Whenever the word "VTCA" turns up in a line of the data below, copy that line.

==== EXERCISE MATERIAL ====

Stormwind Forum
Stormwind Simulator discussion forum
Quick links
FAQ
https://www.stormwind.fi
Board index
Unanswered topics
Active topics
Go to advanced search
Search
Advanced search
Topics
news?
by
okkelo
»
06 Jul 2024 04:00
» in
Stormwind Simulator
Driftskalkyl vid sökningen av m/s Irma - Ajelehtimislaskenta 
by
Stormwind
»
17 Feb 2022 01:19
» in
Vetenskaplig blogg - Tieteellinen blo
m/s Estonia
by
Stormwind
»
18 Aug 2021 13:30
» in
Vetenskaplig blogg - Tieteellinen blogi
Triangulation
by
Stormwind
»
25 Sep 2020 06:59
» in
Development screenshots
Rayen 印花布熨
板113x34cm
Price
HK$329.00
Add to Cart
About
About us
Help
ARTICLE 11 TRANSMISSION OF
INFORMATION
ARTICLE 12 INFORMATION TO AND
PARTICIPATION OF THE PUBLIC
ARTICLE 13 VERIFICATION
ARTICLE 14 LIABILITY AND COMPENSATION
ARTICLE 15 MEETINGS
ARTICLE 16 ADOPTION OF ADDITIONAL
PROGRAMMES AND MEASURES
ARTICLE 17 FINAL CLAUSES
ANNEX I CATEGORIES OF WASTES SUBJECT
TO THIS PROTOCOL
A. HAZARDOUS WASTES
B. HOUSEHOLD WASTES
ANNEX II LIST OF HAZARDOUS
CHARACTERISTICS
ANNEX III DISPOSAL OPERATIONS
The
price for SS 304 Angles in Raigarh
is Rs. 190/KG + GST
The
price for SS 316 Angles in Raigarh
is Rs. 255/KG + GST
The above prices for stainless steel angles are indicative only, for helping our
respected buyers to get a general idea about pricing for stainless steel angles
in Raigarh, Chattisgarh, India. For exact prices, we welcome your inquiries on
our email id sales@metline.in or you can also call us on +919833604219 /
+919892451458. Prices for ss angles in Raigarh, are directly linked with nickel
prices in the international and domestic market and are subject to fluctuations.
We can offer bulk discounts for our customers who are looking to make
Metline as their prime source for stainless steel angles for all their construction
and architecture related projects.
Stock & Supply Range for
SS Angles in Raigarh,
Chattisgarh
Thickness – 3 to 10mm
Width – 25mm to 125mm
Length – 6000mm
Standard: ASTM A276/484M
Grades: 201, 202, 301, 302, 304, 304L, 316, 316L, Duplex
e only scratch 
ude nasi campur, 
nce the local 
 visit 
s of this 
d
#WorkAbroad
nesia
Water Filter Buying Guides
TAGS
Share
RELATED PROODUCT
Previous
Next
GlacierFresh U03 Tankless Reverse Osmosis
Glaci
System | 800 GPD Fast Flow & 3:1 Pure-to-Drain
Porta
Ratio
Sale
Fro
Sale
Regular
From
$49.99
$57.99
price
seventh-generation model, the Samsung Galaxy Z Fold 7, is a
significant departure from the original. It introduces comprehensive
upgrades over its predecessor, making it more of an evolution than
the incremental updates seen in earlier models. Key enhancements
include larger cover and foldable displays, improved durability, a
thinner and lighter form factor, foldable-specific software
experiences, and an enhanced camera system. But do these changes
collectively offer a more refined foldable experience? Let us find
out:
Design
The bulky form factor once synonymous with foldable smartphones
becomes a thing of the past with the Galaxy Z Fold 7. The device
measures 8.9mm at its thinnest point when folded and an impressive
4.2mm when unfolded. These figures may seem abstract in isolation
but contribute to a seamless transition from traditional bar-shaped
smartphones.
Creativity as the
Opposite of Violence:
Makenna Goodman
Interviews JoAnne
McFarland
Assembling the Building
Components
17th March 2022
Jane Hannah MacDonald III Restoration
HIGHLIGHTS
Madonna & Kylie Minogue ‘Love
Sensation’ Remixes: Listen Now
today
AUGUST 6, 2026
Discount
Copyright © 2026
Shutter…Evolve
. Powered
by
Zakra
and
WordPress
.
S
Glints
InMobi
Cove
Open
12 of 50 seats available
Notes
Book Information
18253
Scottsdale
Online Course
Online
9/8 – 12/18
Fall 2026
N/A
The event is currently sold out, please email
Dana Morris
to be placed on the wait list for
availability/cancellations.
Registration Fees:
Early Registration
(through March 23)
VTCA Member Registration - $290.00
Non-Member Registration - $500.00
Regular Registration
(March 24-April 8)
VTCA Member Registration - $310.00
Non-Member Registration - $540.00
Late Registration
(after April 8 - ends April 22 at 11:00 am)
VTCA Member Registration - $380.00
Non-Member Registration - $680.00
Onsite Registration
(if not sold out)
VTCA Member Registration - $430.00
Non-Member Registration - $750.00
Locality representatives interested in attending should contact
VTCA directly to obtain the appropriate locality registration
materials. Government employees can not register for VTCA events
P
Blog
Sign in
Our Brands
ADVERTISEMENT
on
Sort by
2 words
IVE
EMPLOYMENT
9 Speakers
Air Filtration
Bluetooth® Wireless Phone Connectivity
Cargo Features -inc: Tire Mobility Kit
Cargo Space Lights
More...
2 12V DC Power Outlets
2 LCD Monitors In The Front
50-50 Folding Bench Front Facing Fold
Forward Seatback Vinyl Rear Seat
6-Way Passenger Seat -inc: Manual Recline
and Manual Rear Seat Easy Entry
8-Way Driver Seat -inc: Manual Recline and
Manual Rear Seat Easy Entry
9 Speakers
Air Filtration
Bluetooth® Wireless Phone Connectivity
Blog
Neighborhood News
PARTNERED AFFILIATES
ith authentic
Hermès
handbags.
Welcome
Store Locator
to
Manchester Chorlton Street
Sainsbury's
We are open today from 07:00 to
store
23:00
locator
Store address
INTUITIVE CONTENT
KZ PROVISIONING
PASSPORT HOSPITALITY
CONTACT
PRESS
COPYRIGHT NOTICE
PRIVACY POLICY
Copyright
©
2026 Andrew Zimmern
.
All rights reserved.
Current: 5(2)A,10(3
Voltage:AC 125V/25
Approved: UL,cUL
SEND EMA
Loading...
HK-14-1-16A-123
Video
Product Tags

====

» **RESULT OF THIS EXERCISE**:
VTCA Member Registration - $290.00
VTCA Member Registration - $310.00
VTCA Member Registration - $380.00
VTCA Member Registration - $430.00
VTCA directly to obtain the appropriate locality registration
materials. Government employees can not register for VTCA events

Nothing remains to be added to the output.